Being in China has meant that I have missed a lot of American holidays and occasions. Spending these holidays in China has been interesting because they are either not celebrated or celebrated in a different way. However, China has its own set of unique holidays, and since I’ve been here, there have been three national holidays that have been celebrated. One of these holidays happened to have occurred this past weekend on November 11th.
In China, this day is called “双十一”, which when translated means “Double 11” but is commonly referred to as “Singles’ Day”. This holiday is very unique to China, but the closest thing America has to it would be a crossover between Black Friday and Cyber Monday. Single’s Day is the single biggest day for shopping in China, and the amount of commerce that occurs within the 24-hour time span of this single day is mind blowing.
The logic behind celebrating this holiday, as it was explained to me, is that on this day everyone who is not in a romantic relationship goes shopping to make themselves feel better by buying material goods. Though this is the stated purpose of the holiday, everyone participates in the holiday by either shopping online or going out to department stores and shops. Almost every single commodity receives a discount on this day, meaning that no matter what store you go to you will save on goods you may or may not normally buy. Therefore, even if you choose not to actively participate in the holiday, you still experience the savings. Who can complain about that!
On Singles’ Day this year, there was an estimated $25.4 billion generated. This is a HUGE profit for one-single day, and only when put in perspective against other statistics can it be fully understood how massive of an earning this is in total, let alone for a single day. For example, the recorded GDP of Iceland in 2017 was about $24 billion. Though not by much, the revenue for Singles’ Day surpasses the economic output of an entire developed nation. For further comparison, in 2016 a combined $6.79 billion was generated on Black Friday and Cyber Monday. With these numbers in mind, it’s easier to grasp the economic impact of Singles Day.
The biggest difference in why this holiday has such a huge impact versus similar holidays across the world is because China’s consumer market is significantly larger than many other nations. If America can generate $6.79 billion over the course of two days with a consumer market of about 330 million people, it would make greater sense that China can make $25.4 billion in one day with a consumer market of 1.4 billion people.

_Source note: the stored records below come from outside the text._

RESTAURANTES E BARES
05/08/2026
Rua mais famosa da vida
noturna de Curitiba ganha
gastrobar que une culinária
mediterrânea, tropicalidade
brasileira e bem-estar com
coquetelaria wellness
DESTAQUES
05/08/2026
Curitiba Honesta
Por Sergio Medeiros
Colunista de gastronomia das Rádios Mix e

I made sure to take full advantage of being in China for this holiday. I took it as an opportunity to buy the gifts I intended to get for my friends and family, but now I could pay less than I would have to if I bought these later. Now the problem is seeing if I can fit these new things in my suitcase to bring back home with me, but that’s a problem for later. Hopefully there will be more interesting holidays like 双十一that I will get to be a part of before I return home to America. Events like these really accentuate the cultural differences between here and America, but it’s given me a deep appreciation for the diversity of culture that exists beyond America’s borders. Though foreign, it is extremely interesting to learn about and eventually become a part of.